Задание >>
Зачем, согласно отрывку о повести, Юля Марецкая могла доставить неприятности тому, кто шел против ее убеждений?

В личной жизни ведущий персонаж — личность, раскрепостившаяся, сбросившая путы жесткой морали, какой бы она ни была — советской ли, традиционной ли. Героя ведет чувство, он ошибается, исправляет ошибки, но никому не позволяет отнять хоть малую часть своей свободы. В одном из планов работы над сюжетом повести ясно указано: сущность «крайних представлений», то есть твердых принципов морали, — мещанская.
Юля Марецкая — активистка и общественница, кажется, влюбленная в Андрея, но ему не нужная. Она-то как раз выполняет функцию столпа морали. В повести она подана стеснительной молодой женщиной, не сумевшей «отделаться от некоторых ублюдочных принципов, которые ей внушили еще в школе». Но если кто-то шел против ее убеждений, Марецкая могла доставить ему неприятности — из педагогических соображений. И стеснительность ей ничуть не мешала. Ее реплики словно отлиты из бронзы: «Ты не имеешь права. Как твой товарищ и как член партбюро я предупреждаю тебя, это выглядит некрасиво». Или: «Мы сейчас ведем… борьбу за моральную чистоту, стараемся не оставить без внимания ни одного случая нарушения норм коммунистической морали — и вот пожалуйста, коммунистка, член бюро подозревается в… распущенности». А Головин отвечает ей: «И очень жаль, что мы не любовники, а то бы я постарался доказать тебе, что счастье не в печати от загса».

Представленные данные >>
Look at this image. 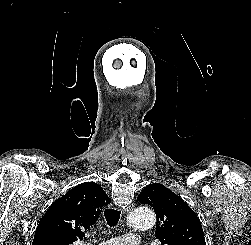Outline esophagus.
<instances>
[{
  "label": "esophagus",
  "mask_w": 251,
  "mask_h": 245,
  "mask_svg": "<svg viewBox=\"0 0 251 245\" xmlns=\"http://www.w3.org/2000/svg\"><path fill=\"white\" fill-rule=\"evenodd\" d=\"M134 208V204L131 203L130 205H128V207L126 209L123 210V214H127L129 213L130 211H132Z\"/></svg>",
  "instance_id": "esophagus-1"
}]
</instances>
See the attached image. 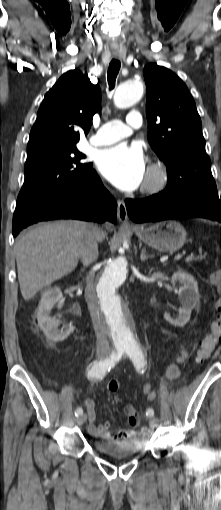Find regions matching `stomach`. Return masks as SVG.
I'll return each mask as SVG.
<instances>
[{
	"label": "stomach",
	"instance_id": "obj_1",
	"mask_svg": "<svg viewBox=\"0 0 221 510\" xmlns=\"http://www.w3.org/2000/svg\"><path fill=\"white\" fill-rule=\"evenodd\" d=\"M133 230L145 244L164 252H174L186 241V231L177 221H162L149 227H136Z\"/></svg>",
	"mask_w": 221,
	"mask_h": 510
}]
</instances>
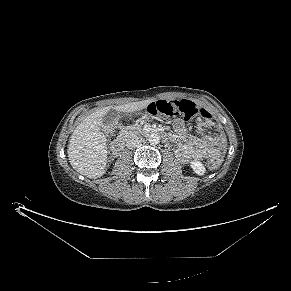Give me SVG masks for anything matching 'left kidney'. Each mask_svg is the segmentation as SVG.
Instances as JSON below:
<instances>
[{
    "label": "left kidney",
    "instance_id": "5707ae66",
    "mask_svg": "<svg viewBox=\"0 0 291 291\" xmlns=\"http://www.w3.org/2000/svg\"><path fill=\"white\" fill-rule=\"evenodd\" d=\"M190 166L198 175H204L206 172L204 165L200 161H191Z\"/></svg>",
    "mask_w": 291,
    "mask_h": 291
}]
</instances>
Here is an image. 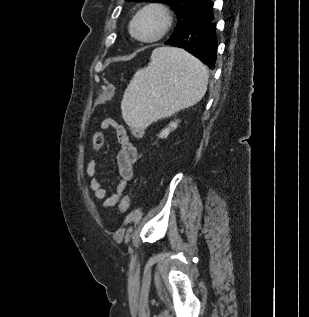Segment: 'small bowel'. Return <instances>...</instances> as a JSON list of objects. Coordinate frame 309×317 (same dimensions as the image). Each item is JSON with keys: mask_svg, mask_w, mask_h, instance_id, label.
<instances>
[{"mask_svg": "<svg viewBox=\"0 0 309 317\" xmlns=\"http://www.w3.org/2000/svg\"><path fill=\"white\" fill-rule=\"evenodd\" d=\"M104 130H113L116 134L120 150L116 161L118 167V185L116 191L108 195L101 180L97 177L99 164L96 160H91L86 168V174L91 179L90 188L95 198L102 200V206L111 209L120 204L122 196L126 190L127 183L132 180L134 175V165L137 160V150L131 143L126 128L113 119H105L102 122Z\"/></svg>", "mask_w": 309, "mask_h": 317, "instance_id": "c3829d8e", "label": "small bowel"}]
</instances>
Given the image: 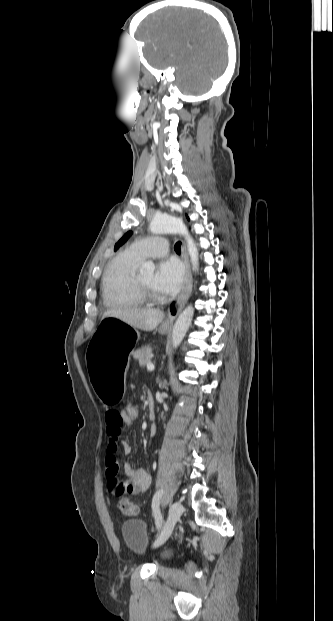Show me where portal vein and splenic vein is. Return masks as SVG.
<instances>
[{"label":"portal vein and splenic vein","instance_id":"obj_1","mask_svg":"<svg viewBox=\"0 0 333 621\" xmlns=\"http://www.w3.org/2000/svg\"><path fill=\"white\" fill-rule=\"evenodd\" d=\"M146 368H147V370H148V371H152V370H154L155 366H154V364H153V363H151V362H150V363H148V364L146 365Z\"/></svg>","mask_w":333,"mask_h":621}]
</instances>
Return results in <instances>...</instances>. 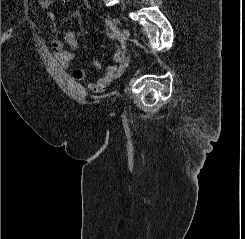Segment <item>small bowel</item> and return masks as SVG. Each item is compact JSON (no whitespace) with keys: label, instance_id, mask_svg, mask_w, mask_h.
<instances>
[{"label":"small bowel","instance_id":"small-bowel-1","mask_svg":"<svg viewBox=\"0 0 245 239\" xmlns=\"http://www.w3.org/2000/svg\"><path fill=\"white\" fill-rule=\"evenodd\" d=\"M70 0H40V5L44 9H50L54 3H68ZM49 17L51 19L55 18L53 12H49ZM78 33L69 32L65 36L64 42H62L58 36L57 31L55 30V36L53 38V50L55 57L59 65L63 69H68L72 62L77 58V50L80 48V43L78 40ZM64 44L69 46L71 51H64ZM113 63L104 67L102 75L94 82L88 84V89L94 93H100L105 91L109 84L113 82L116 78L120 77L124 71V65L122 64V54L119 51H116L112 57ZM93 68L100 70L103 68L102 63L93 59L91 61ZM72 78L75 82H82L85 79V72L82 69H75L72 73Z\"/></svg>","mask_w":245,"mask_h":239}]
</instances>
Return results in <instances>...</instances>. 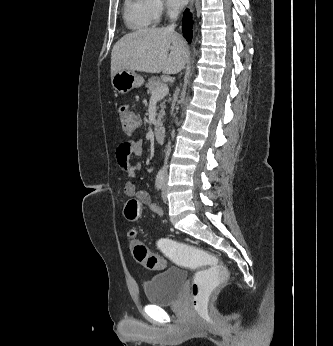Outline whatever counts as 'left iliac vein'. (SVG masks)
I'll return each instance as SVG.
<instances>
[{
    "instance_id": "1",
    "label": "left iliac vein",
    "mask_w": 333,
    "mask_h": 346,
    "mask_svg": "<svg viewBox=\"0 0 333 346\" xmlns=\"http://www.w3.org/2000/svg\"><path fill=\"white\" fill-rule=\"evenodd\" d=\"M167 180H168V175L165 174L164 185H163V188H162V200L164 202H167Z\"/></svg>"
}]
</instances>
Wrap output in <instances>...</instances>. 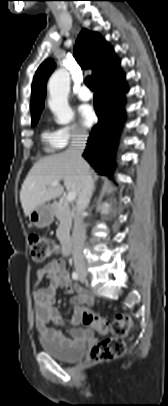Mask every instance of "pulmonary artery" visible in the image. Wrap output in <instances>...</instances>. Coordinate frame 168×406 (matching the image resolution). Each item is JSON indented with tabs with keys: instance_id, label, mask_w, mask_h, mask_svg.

Ответ к заданию >>
Она делала это из педагогических соображений, и ее стеснительность ей в этом ничуть не мешала.